After proving his identity and filling out some paperwork, Mezhevoy was escorted into the camp for a tear-filled reunion with his children. It had been two months since he had last seen them at the Mariupol checkpoint.
The family then travelled to Riga, Latvia, where they have settled for now.
Russia welcomes 'orphans'
On Russian state television and social media, officials have posted multiple videos of smiling Ukrainian children getting off planes in Moscow and being greeted by Russian foster families holding balloon animals.
In May, President Vladimir Putin signed a decree simplifying the process of obtaining Russian citizenship for Ukrainian orphans and children without parental care.
On July 5, when the first group of children became citizens, Russia's children's rights commissioner, Maria Lvova-Belova, posted a highly produced video of the ceremony.
"Now that the children have become Russian citizens, temporary guardianship can become permanent," she wrote on her Telegram account.
Lvova- Belova, who has been sanctioned by Canada and other Western nations, did not respond to CBC's request for an interview.
This fall, she announced that she herself had adopted a teenage son from Mariupol. She later described in a state television documentary that the moment she met him, she just felt "he belongs to me."
Lvova-Belova has also posted images of children with severe health conditions being removed from an orphanage in the southeastern city of Kherson when it was still occupied by Russia forces.
Ukrainian officials are now collecting those kinds of images as evidence.
"It is very hard to particularly know where a child is, especially when we are talking about deportation ... by Russian military forces," said Maryna Lypovetska, who is with the Ukrainian NGO Magnolia. The organization looks for missing children, and has already received more than 2,600 appeals this year — more than it had during its previous two decades of existence.
Lypovetska, who spoke to CBC by video call from Kyiv, said Magnolia gets a lot of messages about children who went missing in Russian-occupied areas.
When Lypovetska sees social media posts about Russian families adopting Ukrainian orphans, she says she's infuriated, as many of the children aren't really orphans. Ukraine also banned all international adoptions during the war.
Even if they have no parents, she says the kids might still have other relatives.
"They have rights.
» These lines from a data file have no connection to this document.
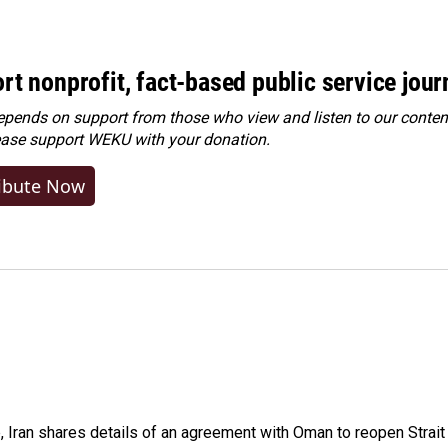
rt nonprofit, fact-based public service jou
ends on support from those who view and listen to our content
ease
support WEKU with your donation
.
ibute Now
p, Iran shares details of an agreement with Oman to reopen Strai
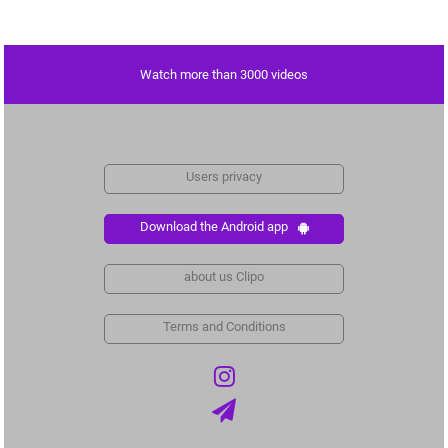
Watch more than 3000 videos
Users privacy
Download the Android app
about us Clipo
Terms and Conditions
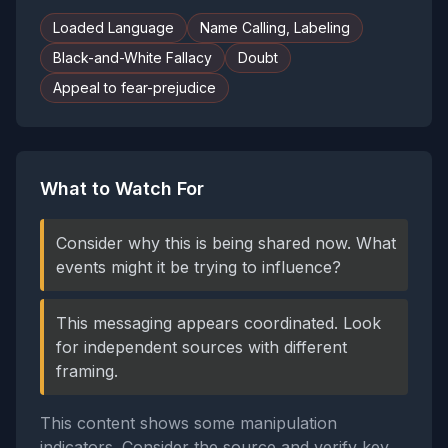
Loaded Language
Name Calling, Labeling
Black-and-White Fallacy
Doubt
Appeal to fear-prejudice
What to Watch For
Consider why this is being shared now. What
events might it be trying to influence?
This messaging appears coordinated. Look
for independent sources with different
framing.
This content shows some manipulation
indicators. Consider the source and verify key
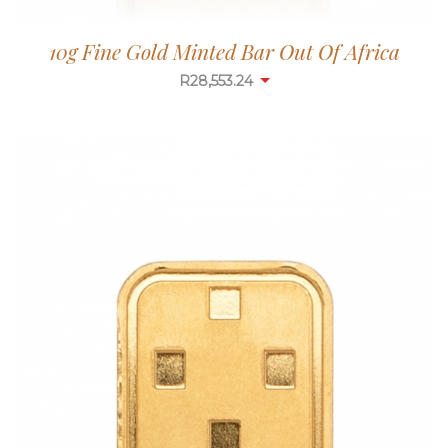
10g Fine Gold Minted Bar Out Of Africa
R
28,553.24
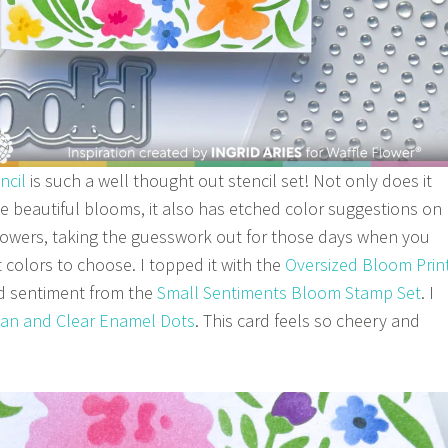
ncil
is such a well thought out stencil set! Not only does it
te beautiful blooms, it also has etched color suggestions on
 flowers, taking the guesswork out for those days when you
 colors to choose. I topped it with the
Oversized Bloom Prin
 sentiment from the
Small Sentiments Bloom Stamp Set
. I
ean and Clear Enamel Dots
. This card feels so cheery and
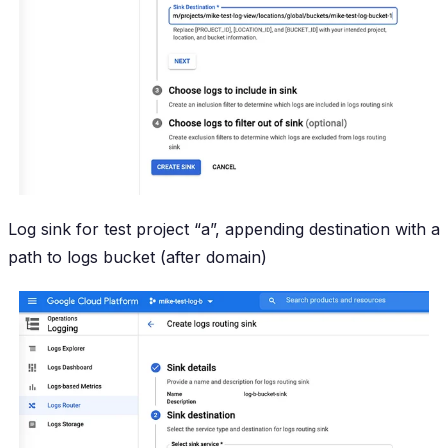
Log sink for test project “a”, appending destination with a
path to logs bucket (after domain)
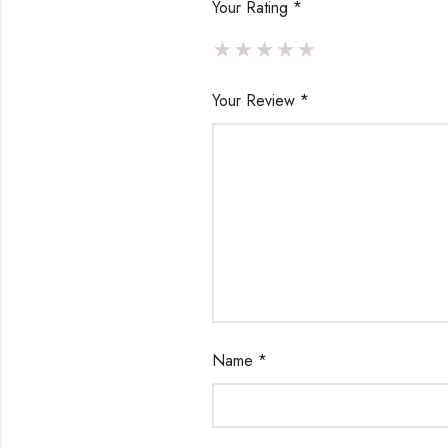
Your Rating
*
Your Review
*
Name
*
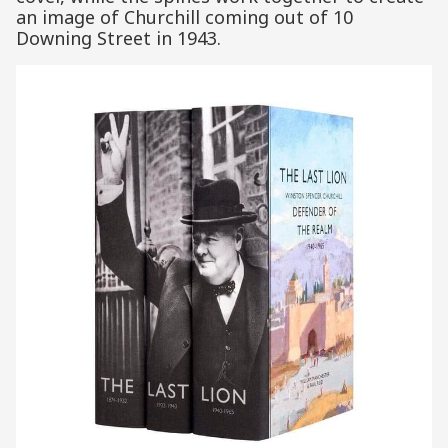
an image of Churchill coming out of 10
Downing Street in 1943.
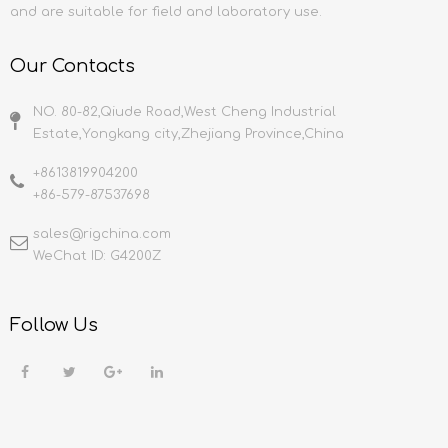
and are suitable for field and laboratory use.
Our Contacts
NO. 80-82,Qiude Road,West Cheng Industrial
Estate,Yongkang city,Zhejiang Province,China
+8613819904200
+86-579-87537698
sales@rigchina.com​​​​​​​
WeChat ID: G4200Z
Follow Us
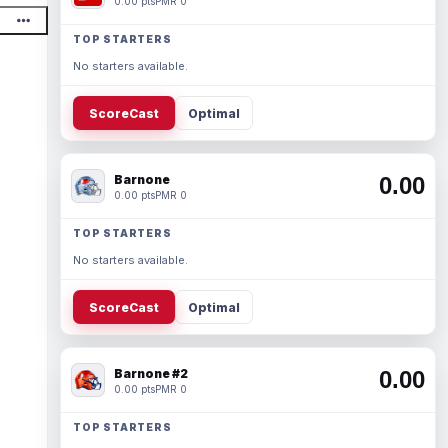
0.00 pts
PMR 0
TOP STARTERS
No starters available.
ScoreCast
Optimal
Barnone
0.00
0.00 pts
PMR 0
TOP STARTERS
No starters available.
ScoreCast
Optimal
Barnone #2
0.00
0.00 pts
PMR 0
TOP STARTERS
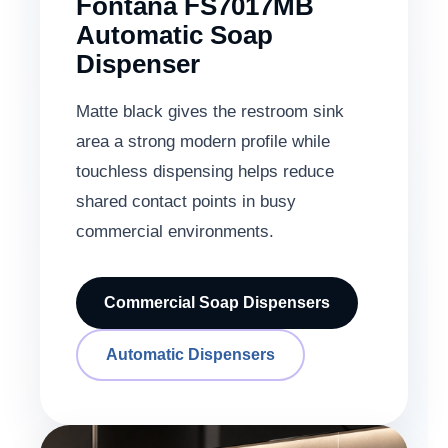
Fontana FS7017MB
Automatic Soap
Dispenser
Matte black gives the restroom sink
area a strong modern profile while
touchless dispensing helps reduce
shared contact points in busy
commercial environments.
Commercial Soap Dispensers
Automatic Dispensers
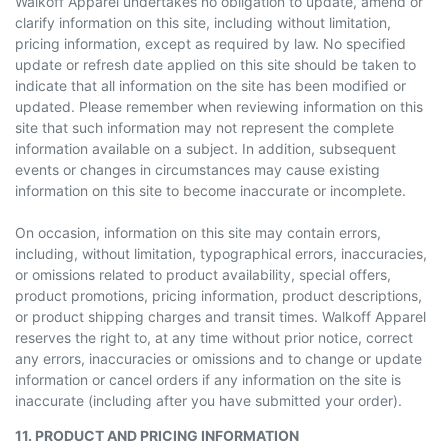
Walkoff Apparel undertakes no obligation to update, amend or
clarify information on this site, including without limitation,
pricing information, except as required by law. No specified
update or refresh date applied on this site should be taken to
indicate that all information on the site has been modified or
updated. Please remember when reviewing information on this
site that such information may not represent the complete
information available on a subject. In addition, subsequent
events or changes in circumstances may cause existing
information on this site to become inaccurate or incomplete.
On occasion, information on this site may contain errors,
including, without limitation, typographical errors, inaccuracies,
or omissions related to product availability, special offers,
product promotions, pricing information, product descriptions,
or product shipping charges and transit times. Walkoff Apparel
reserves the right to, at any time without prior notice, correct
any errors, inaccuracies or omissions and to change or update
information or cancel orders if any information on the site is
inaccurate (including after you have submitted your order).
11. PRODUCT AND PRICING INFORMATION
They're Ukrainian citizens," she said. "They have a right to reunite with their own families."
Call for independent investigation
According to Aagje Ieven, secretary general for Brussels-based Missing Children Europe, Russia's actions so far suggest a plan to remove the children from Ukraine in order to take away their nationality and identity. She describes what is happening not as "deportation" but "forced displacement."
"I think there is quite a lot of work to still be done in terms of proving what is actually going on," said Ieven, who says an independent party needs to verify the number of children sent to Russia, and then look at each individual to see whether they have parents or other family members.
Ieven says "data and that level of proof" would help in "demonstrating that this is actually a war crime, rather than just Russia saving children."
Mezhovoy says a prosecutor from Ukraine has spoken with him about his case, and the children have met with a psychologist. CBC reached out to the office of Ukraine's Prosecutor General, but didn't receive a response.
Mezhevoy believes his kids are handling the stress of the past year well, but they do still get scared of loud noises and when they hear a plane.
Sitting inside the family's apartment, his daughter Sviatoslava says she was worried that if her father didn't get to Moscow in time, they would be adopted by a Russian family permanently.
"Nothing is short-term," she proclaimed while sitting on a top bunk, a reference to Russian claims of temporary guardianship.
Mezhevoy shakes his head when he is asked about the thousands of Ukrainian children who have apparently been sent to Russia.
"It is wrong," he said. "I don't understand — are there really so few homeless children in Russia, that they are taking ours?"